Small World: A voice from Tehran

Henry Precht

Henry Precht

By Henry Precht

BN Columnist

Recently, a journalist from Tehran — call him Sreza — out of the blue e-mailed me with a series of questions for his news agency. I responded with the diplomatic blah I had learned in the State Department. In return, I asked him to give me his opinion on subjects of interest in the U.S.-Iran context.

Here follows his answers, with the language slightly touched up for stylistic reasons:

  1. If the nuclear agreement with Iran is successfully completed, what expectations do Iranians have for their country afterward?

Sreza: The people want better economic situation and financial trade with main countries. To develop the nation’s infrastructure. And a decline in the cost of living.

  1. What are the sources of the tensions between Iran and Saudi Arabia?

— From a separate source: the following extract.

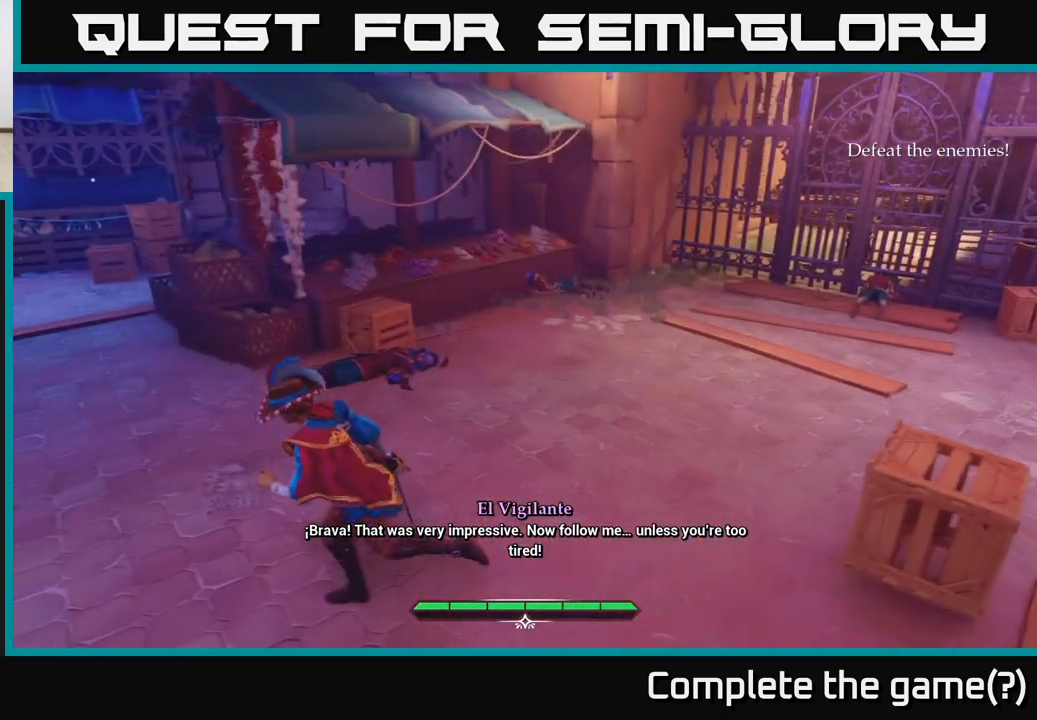
{"buttons": ["L2"], "left_stick": "up", "right_stick": "center", "events": [[33, "left_stick", "up-left"], [150, "right_stick", "left"], [367, "right_stick", "center"], [500, "left_stick", "up"]]}
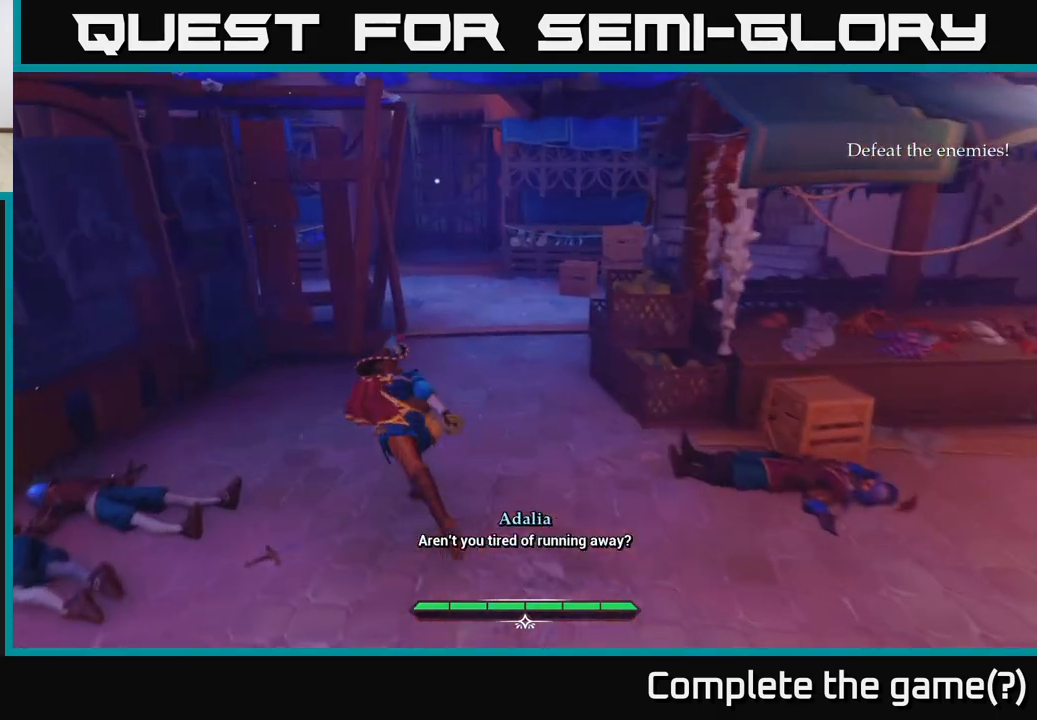
{"buttons": ["L2"], "left_stick": "up", "right_stick": "up-left", "events": [[150, "left_stick", "up-right"], [367, "left_stick", "up"], [467, "right_stick", "up-left"]]}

Sreza: Bad behavior of Saudi Arabia against Iran. She thinks that she is the best in the region and all the people of the country love her. They just depend on petro dollar. Of course, this is a cold tension. Iran has tried several times to have better relations with the Saudis but the rulers of that country ignored. Another important point is the previous and current proxy war between Tehran and Riyadh. Saudi Arabia is against Shia, too. This is another important thing.

  1. What realistic outcome would Iran like to see in Syria?

Sreza: Preserving the current government and restoring the peace for the people because Syria is the key front for Iran against Iran’s biggest enemy, Israel.

  1. How serious a threat to Iran is ISIS and how do you believe it should be addressed?

Sreza: I don’t believe ISIS is a serious threat. It is too weak to threaten Tehran. The ISIS way of battle is based on asymmetric wars and Iran is the master of that, too. It can never come near to our borders. The only threat of ISIS is likely terrorist attacks — something we had at the beginning of our revolution.

  1. Is there any hope for an improvement in Iranian-Israeli relations? What would it take to achieve reduced tensions?

Sreza: Never. It is a very far reach to improvement in Iran-Israel relation. We are “miles” away from each other. Remember they hate us and so do we. Iran and Israel have widely different political perspectives. Iran does not recognize Israel as a government. This is a doctrine of Iran’s foreign policy, one of the pillars in Iran’s external policy. The West, especially the United States, mustn’t wait for any possible shift in Iran’s foreign policy in this regard.

  1. Do Iranians regret the holding of American embassy hostages? Is there any thought of trying to heal that wound?

Sreza: May be. But the USA has very bad record against Iran, especially at the beginning of the revolution. There were lots of papers and classified documents, special tools for spying. The United States tried to have contact with anti-revolutionary figures inside and outside the country. If the U.S. government shows us better signs and try to reshape a better relationship based on mutual respect and not impede our prosperity, and not interfere in Iran’s internal affairs, we would see better days that may be coming.

Sreza:  I have a question. What have you lost in Iran? Is it so important for you to have an embassy in Iran like other countries or do you want to reach here just to make a color revolution and regime change?

HP: We want a normal relationship based on mutual respect and noninterference.

Sreza: It takes a long time to establish political trust between Tehran and Washington. If Iran sees pressure on itself from the U.S. government — such as the latest about the U.S. Treasury Department blacklisting an Iranian airline — it cannot be considered as good will at all.

HP Note: I suspect many of the Tehran regime supporters (whether ideological or salaried) would agree with these answers. There are, of course, others to the hard-line right as well as to the liberal left among Iranians. The latter, who elected President Rouhani, are probably stronger.

Henry Precht is a retired Foreign Service Officer.